Hold on for gold

Gold was largely unchanged in today’s trading as investors indicated they will wait for some indication of the Fed’s intentions in President Powell’s speech on Friday before deciding how to proceed.

Against this backdrop, the gold contract for December delivery settled at $1,761.5 an ounce, gaining just 30 cents, or 0.02%.

Elsewhere, metals trends were mixed, with silver losing 0.6% to close at $18.907 an ounce, while palladium posted a strong 2.7% gain to $2,025 an ounce.

Platinum came under pressure to settle at $866.8 an ounce, down 1.1%, as did copper, which fell 1.4% to $3.644 a pound.

According to analysts, a recovering dollar and rising US government bond yields are putting pressure on gold, although Kinesis Money’s Rupert Rowling sees stabilizing trends.

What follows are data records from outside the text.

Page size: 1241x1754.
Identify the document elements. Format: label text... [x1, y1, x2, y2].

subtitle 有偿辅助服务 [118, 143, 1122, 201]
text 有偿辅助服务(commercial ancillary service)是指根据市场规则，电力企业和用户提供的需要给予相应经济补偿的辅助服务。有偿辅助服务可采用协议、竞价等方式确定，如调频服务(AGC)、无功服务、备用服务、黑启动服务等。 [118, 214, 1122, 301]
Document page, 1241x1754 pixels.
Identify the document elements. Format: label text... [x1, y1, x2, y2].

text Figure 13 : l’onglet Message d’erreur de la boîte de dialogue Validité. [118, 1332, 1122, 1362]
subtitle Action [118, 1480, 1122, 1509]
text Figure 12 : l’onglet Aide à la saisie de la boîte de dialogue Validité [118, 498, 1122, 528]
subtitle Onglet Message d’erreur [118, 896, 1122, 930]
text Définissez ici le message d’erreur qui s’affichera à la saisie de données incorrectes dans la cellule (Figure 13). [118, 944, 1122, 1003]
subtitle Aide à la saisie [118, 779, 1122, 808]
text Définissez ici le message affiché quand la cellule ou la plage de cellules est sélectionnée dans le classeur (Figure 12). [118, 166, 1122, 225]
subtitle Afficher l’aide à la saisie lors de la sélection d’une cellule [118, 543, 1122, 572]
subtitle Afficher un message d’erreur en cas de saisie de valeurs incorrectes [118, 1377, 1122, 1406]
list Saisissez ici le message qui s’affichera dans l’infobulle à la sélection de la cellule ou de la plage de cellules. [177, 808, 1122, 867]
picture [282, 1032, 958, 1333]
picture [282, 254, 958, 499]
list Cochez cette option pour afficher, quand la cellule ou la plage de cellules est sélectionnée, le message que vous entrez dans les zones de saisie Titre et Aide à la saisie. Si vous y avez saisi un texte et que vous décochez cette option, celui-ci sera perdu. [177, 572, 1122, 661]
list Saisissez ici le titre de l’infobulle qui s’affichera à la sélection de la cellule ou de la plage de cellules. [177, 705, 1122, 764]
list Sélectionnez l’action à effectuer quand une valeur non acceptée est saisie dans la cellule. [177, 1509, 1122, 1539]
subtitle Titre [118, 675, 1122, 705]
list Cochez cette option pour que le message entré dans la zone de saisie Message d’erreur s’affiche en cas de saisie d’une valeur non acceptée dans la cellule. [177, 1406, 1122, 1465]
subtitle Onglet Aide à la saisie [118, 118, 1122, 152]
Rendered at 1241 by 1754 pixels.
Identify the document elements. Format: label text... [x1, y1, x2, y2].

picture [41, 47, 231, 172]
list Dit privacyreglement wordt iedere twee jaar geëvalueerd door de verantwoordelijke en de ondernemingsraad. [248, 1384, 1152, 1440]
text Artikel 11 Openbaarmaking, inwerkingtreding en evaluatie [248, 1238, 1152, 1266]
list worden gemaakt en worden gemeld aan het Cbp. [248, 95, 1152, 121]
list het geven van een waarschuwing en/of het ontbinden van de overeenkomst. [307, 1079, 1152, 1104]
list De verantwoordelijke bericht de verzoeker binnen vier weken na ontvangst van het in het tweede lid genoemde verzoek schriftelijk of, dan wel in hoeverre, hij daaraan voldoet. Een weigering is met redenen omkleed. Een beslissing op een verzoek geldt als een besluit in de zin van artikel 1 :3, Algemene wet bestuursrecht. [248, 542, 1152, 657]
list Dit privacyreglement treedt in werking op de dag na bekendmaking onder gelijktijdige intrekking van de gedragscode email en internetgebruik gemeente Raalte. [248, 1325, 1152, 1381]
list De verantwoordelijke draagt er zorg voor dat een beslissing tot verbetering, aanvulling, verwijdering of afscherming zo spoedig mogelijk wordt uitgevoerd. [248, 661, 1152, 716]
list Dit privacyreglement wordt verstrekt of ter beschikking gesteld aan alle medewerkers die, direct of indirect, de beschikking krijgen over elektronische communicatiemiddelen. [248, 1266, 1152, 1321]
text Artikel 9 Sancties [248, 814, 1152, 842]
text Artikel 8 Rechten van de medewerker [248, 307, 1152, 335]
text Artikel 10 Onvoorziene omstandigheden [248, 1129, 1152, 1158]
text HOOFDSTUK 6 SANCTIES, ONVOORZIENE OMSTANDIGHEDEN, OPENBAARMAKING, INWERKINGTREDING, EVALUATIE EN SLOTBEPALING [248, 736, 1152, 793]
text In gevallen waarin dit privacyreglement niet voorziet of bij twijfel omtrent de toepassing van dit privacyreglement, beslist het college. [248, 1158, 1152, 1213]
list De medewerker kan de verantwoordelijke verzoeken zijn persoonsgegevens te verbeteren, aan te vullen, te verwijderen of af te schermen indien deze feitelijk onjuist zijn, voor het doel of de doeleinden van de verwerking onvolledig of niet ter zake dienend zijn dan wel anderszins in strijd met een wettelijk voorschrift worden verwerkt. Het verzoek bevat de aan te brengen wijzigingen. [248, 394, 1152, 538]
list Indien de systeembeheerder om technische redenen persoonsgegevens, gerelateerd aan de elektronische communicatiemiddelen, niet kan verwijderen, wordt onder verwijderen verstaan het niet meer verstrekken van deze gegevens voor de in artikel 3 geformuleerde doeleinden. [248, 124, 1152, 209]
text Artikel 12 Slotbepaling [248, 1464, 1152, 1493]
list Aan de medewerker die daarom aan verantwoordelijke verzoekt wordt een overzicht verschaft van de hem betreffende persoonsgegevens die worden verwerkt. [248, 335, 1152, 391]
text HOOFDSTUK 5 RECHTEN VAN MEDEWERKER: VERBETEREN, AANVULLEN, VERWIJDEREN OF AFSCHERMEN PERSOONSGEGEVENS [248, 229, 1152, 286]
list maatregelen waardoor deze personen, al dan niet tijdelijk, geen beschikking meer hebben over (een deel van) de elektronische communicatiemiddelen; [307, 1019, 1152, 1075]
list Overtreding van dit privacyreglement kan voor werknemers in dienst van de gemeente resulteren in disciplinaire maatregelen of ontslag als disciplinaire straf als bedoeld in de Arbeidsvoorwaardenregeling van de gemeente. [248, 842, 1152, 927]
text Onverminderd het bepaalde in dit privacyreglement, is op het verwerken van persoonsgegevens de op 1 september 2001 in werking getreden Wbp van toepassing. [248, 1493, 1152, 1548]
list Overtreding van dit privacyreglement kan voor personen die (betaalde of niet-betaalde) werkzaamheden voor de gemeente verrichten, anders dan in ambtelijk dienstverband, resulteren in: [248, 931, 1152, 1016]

“Gold is showing some interesting signs of recovery, or at least stabilization, despite the excellent performance of the dollar and the fact that 10-year bond yields are still above 3%,” Rowling wrote in a note today.

In any case, investors are awaiting fresh indications of the Federal Reserve’s intentions in a speech by its chairman Jay Powell at the economic symposium in Jackson Hole, Wyoming.

“If Powell’s comments send bets toward more Fed rate hikes, that could lead to more losses in stocks and gold, while the dollar continues to dominate the (currency) universe,” he said. Han Tan, analyst at Exinity Group.

However, “if Powell turns out to be more dovish than has been expected, perhaps taking a more dovish tone on the US outlook, that could confirm the narrative that the Fed will shift away from big rate hikes and potentially allow in risk assets to continue their summer rally,” he adds.